Text for analysis ::
The woman has finished filling the terra-cotta mugs, which four men are now lifting to their lips. The contents are so scalding hot that they screw up their eyebrows from pain as they take little sips in silence. If it’s not coffee that they’re drinking, what is it? We walk closer and can smell the answer: it’s wine. Served diluted with boiling water, it is reminiscent of vin brulé. None of us today would habitually drink boiling hot wine, especially not first thing in the morning or seasoned with spices that totally change its taste. No doubt about it, the wine of ancient Rome is markedly different than ours today. We have seen that repeatedly on this long journey of ours through the empire.
But there’s no time to stop here. Our man is overtaking everyone he encounters and is heading deeper and deeper into the growing crowd, provoking some protests here and there. The odors in this pressed-together mass of people are indescribable. Clothing is imbued with the smells and whiffs of the last places each person has been before coming here. And so there is the smell of oil lamps, grilled sausage, horse, burnt wood, undigested onion, rain-soaked fabric.… And then there is also the stench of unwashed skin and sweat. Nobody has gone to the baths yet today.
Everyone is pushing to get through the crowd, and we raise our eyes to get a better look at their destination. Above the crowd we can see the imposing structure of the Circus Maximus.
Where the Sabines Were Abducted
The immense arcades of the Circus Maximus seem like so many gaping jaws of some voracious monster devouring the people. This monster has eyes that make his bite even more frightening: a host of large square windows that open out from the structure’s two upper levels.
In the blue predawn light, the colors haven’t woken up yet. The whole scene is still very ghostlike. All you can see is the rigid majesty of the arcades of the Circus Maximus, alternating between dark arches and light pilasters for over five hundred yards. We have come up on the curved side of the structure, and before our eyes one whole side of it stretches out, straight, like an enormous government building.
It’s unbelievably big. How could such a mammoth structure have been built by men? We are in the heart of antiquity, and this is, and will remain, the biggest and largest-capacity stadium ever built by humans. Not even in the modern era has anything this immense ever been built.

Data ::

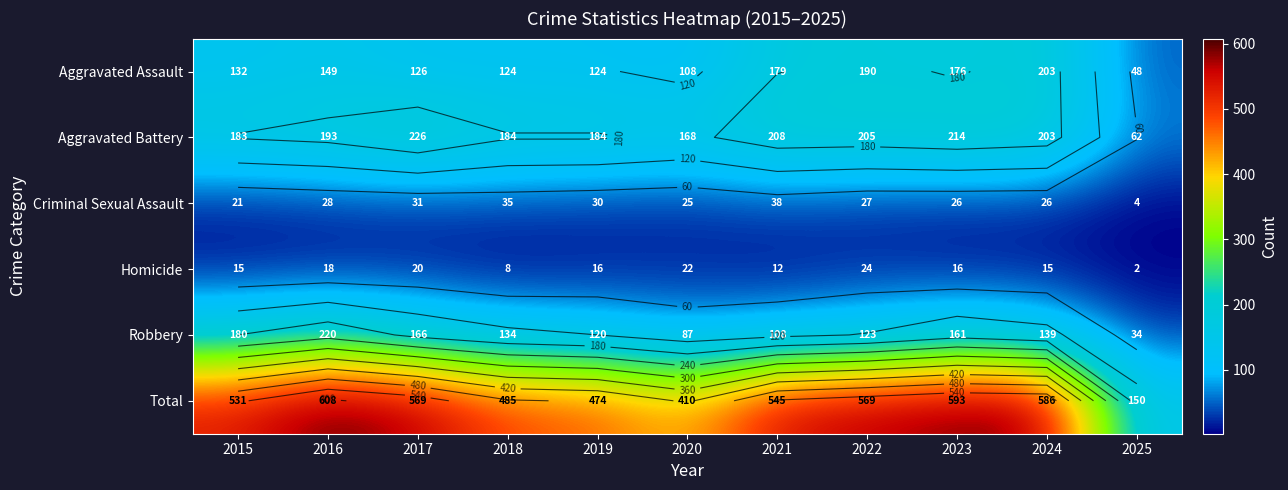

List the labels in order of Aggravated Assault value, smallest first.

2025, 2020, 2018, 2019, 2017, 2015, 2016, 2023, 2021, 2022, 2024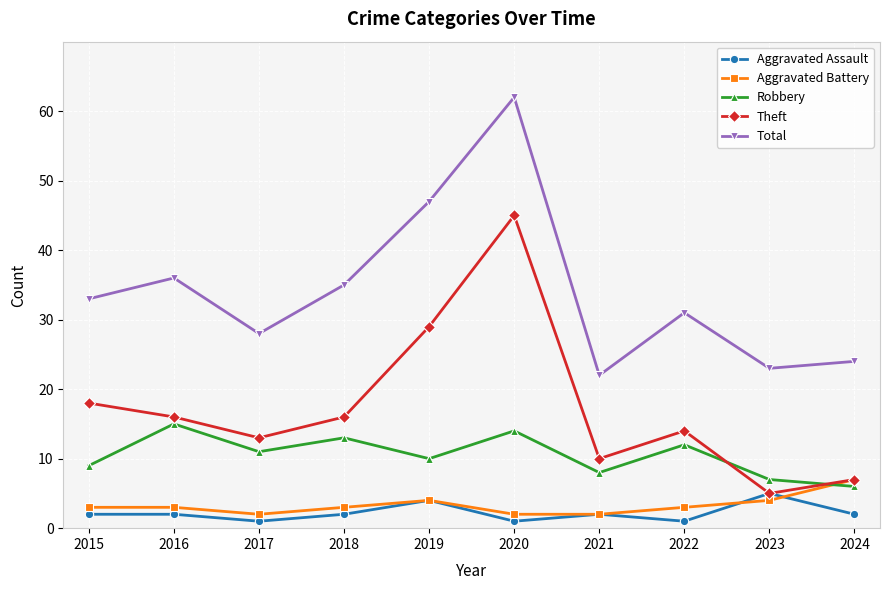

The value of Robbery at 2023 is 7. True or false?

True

---

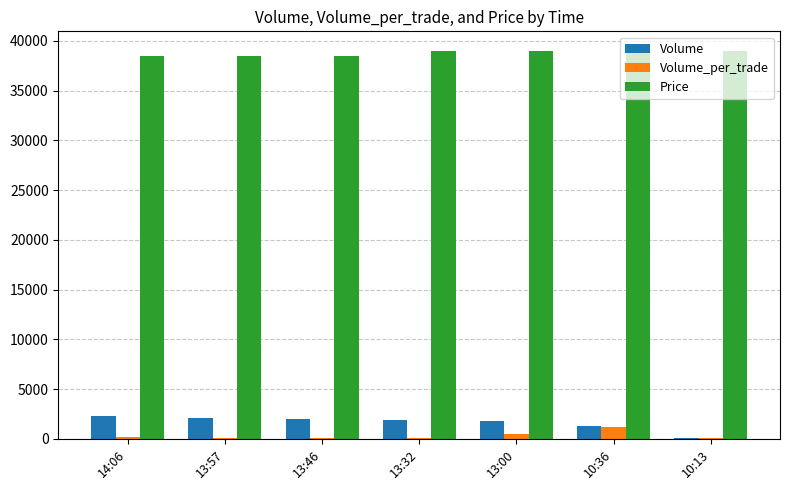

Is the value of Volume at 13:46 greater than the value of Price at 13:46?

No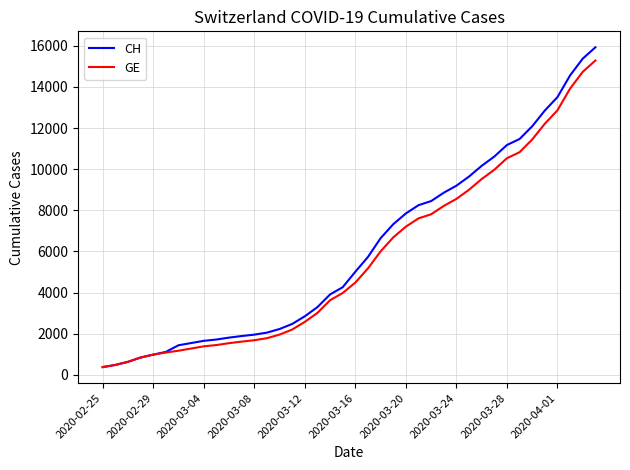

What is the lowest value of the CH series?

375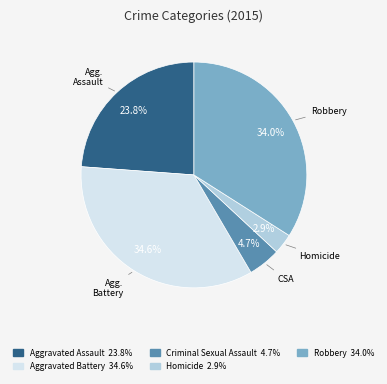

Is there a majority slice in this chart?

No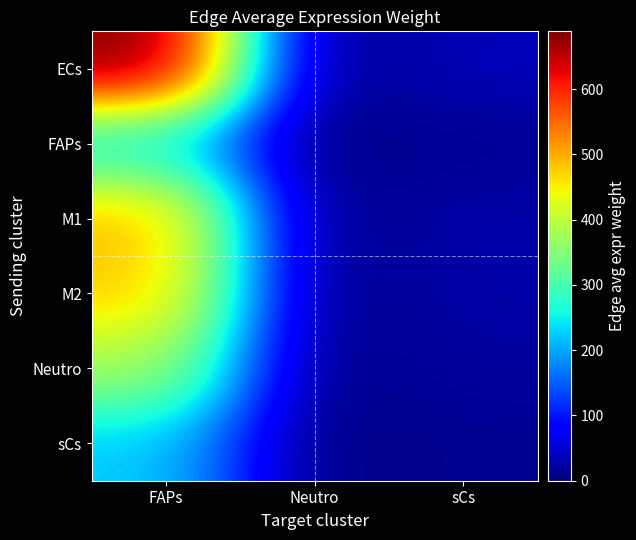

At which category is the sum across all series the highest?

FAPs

Problem to work on :: Revise the stretch of the Circus Maximus passage from "Everyone is pushing" through "two upper levels.", replacing "monster" with "beast". The listing above comes from a separate source.

Completed exercise ::
Everyone is pushing to get through the crowd, and we raise our eyes to get a better look at their destination. Above the crowd we can see the imposing structure of the Circus Maximus.
Where the Sabines Were Abducted
The immense arcades of the Circus Maximus seem like so many gaping jaws of some voracious beast devouring the people. This beast has eyes that make his bite even more frightening: a host of large square windows that open out from the structure’s two upper levels.